*YOUR TASK:* Repeat only the stretch of lines below that runs from the line with "right knee: (792, 1092)" through the line with "right eye: (1497, 723)", unaltered.

PROVIDED DATA: Begin

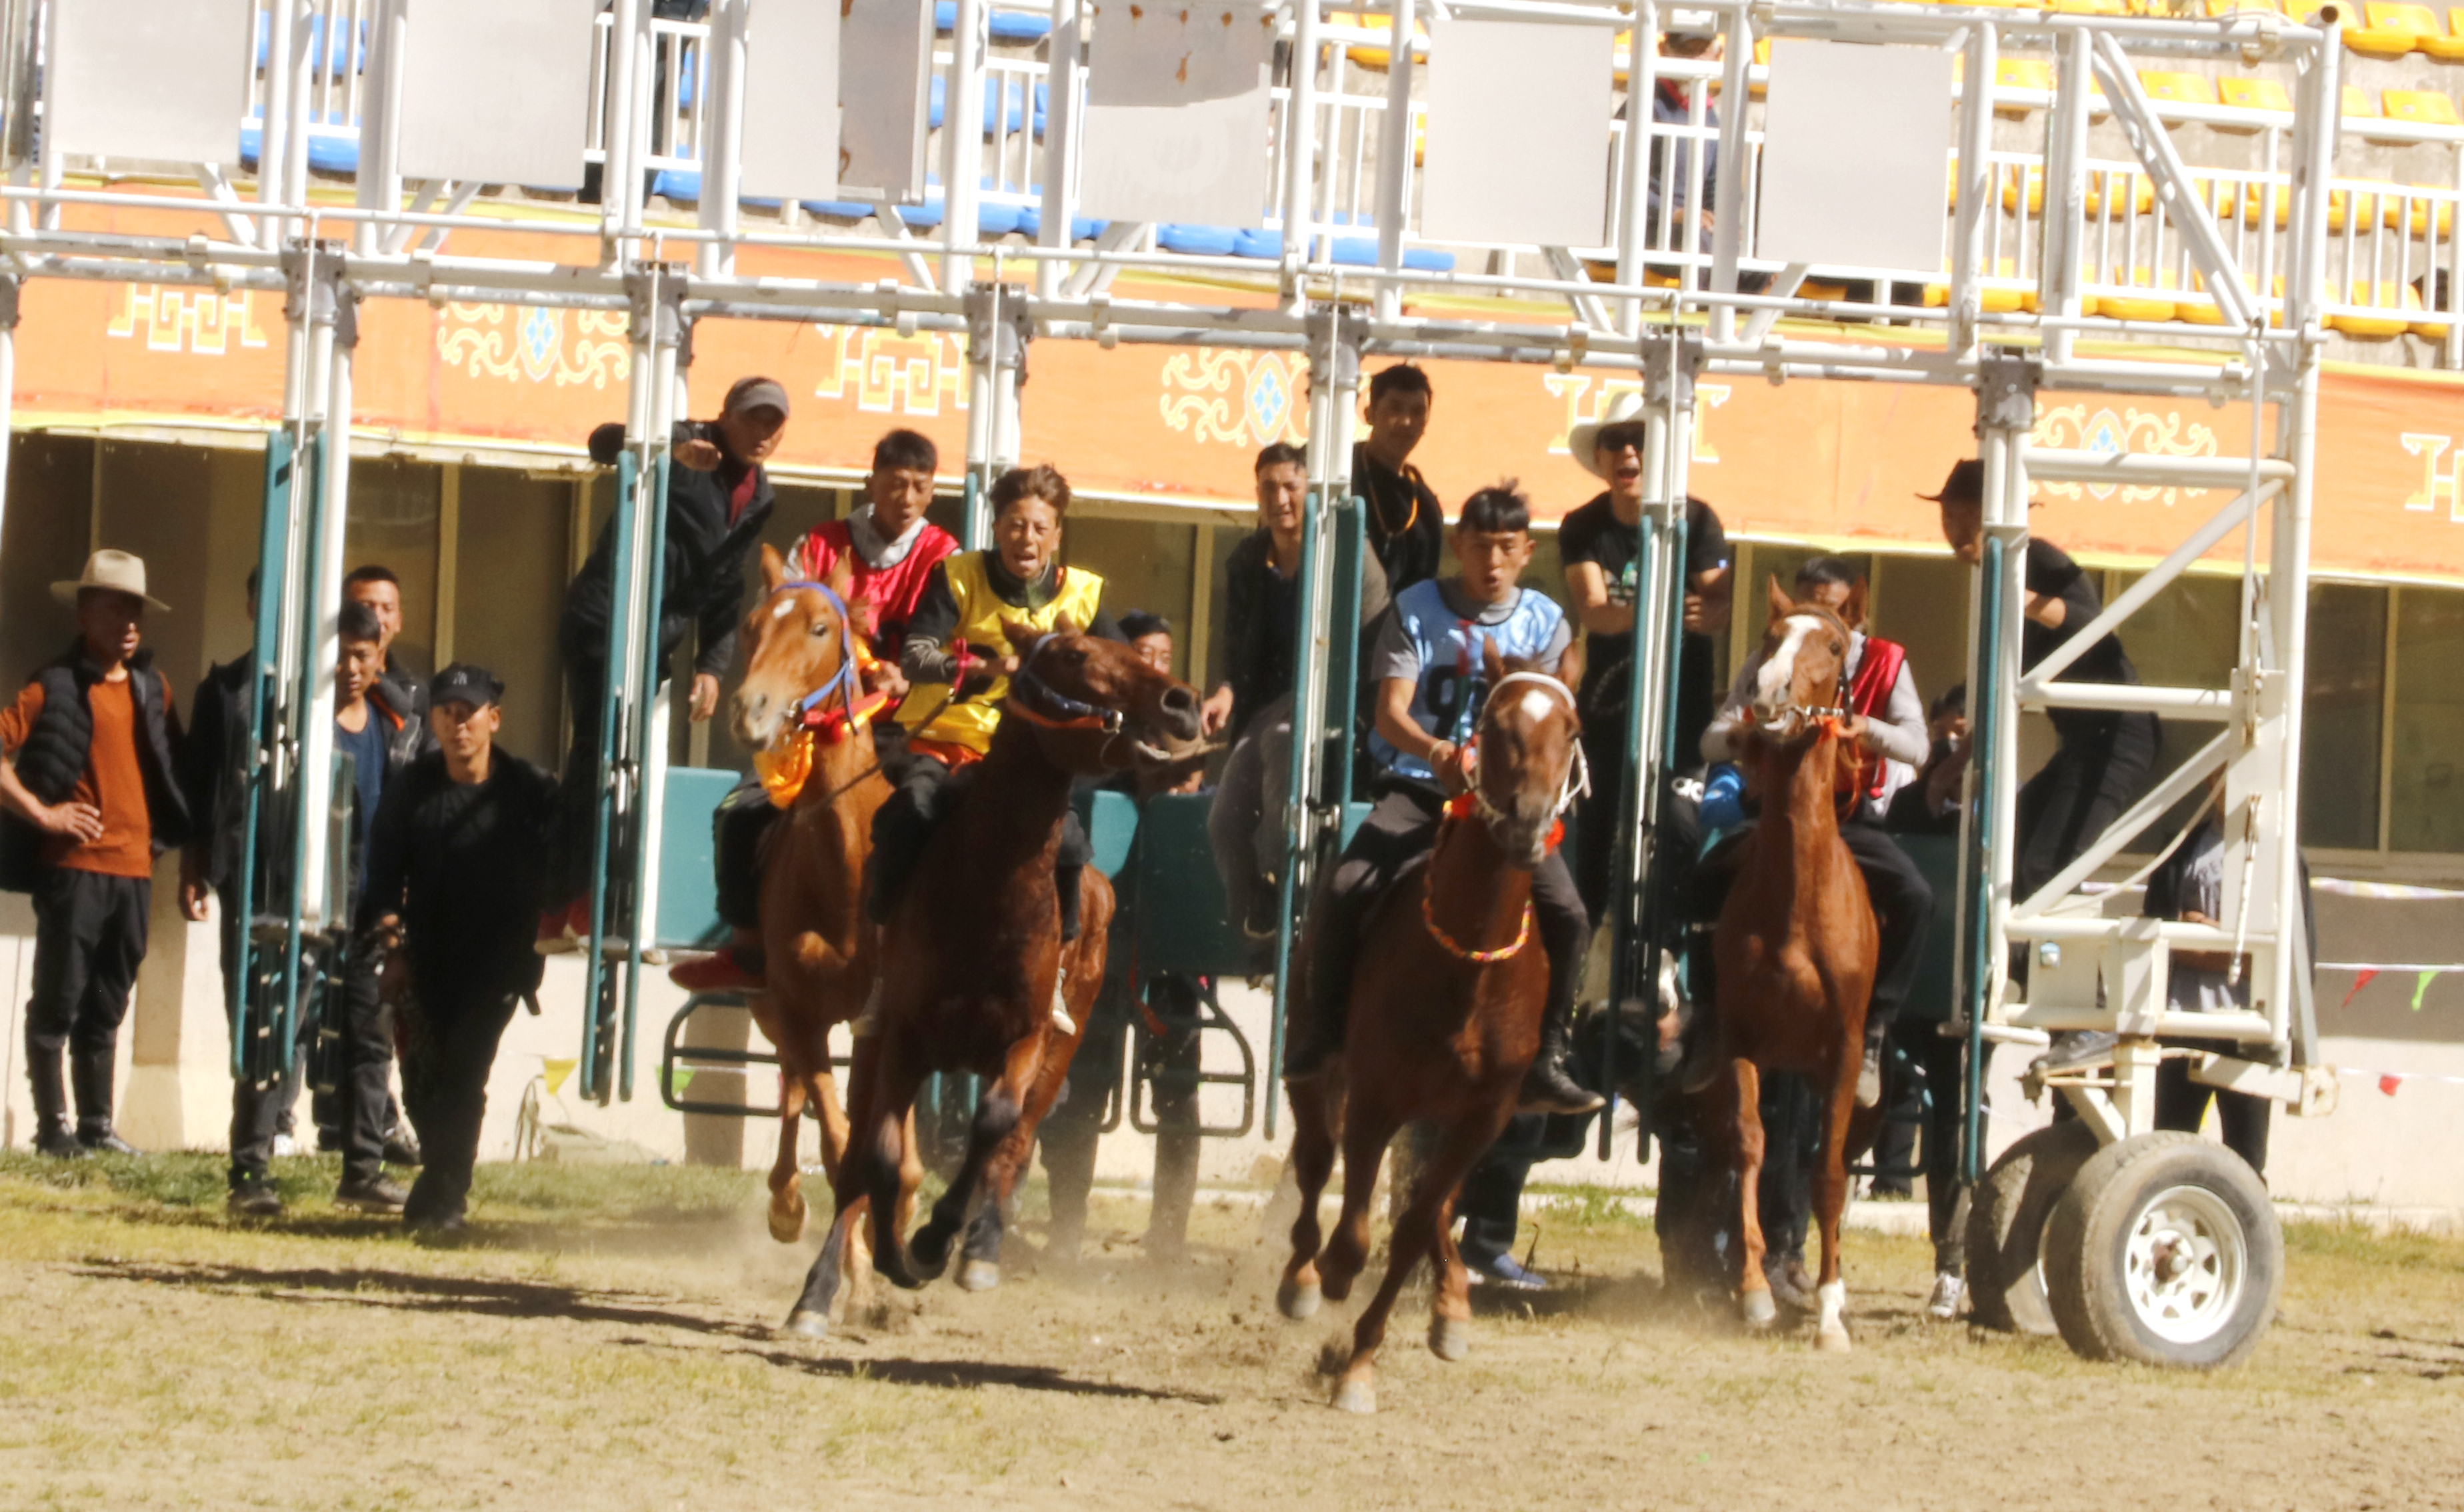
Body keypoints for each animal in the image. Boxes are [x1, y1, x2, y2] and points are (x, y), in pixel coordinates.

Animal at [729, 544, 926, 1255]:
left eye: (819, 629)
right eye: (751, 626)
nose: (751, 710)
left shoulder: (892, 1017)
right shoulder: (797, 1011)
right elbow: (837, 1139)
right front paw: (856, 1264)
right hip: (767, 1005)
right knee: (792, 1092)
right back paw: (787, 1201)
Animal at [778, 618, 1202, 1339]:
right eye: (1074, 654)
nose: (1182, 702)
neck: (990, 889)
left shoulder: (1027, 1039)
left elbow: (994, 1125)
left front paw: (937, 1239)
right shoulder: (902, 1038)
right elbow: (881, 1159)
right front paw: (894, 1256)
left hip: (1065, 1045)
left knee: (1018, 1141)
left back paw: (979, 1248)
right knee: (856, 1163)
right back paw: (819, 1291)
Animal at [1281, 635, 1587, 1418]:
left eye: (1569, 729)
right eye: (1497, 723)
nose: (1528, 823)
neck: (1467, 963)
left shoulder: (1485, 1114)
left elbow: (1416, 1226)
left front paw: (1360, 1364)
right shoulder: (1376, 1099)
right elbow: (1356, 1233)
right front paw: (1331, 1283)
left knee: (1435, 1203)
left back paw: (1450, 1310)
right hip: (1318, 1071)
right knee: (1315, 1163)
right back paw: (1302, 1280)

PROVIDED DATA: End

*COMPLETED EXERCISE:*
right knee: (792, 1092)
right back paw: (787, 1201)
Animal at [778, 618, 1202, 1339]:
right eye: (1074, 654)
nose: (1182, 702)
neck: (990, 889)
left shoulder: (1027, 1039)
left elbow: (994, 1125)
left front paw: (937, 1239)
right shoulder: (902, 1038)
right elbow: (881, 1159)
right front paw: (894, 1256)
left hip: (1065, 1045)
left knee: (1018, 1141)
left back paw: (979, 1248)
right knee: (856, 1163)
right back paw: (819, 1291)
Animal at [1281, 635, 1587, 1418]:
left eye: (1569, 729)
right eye: (1497, 723)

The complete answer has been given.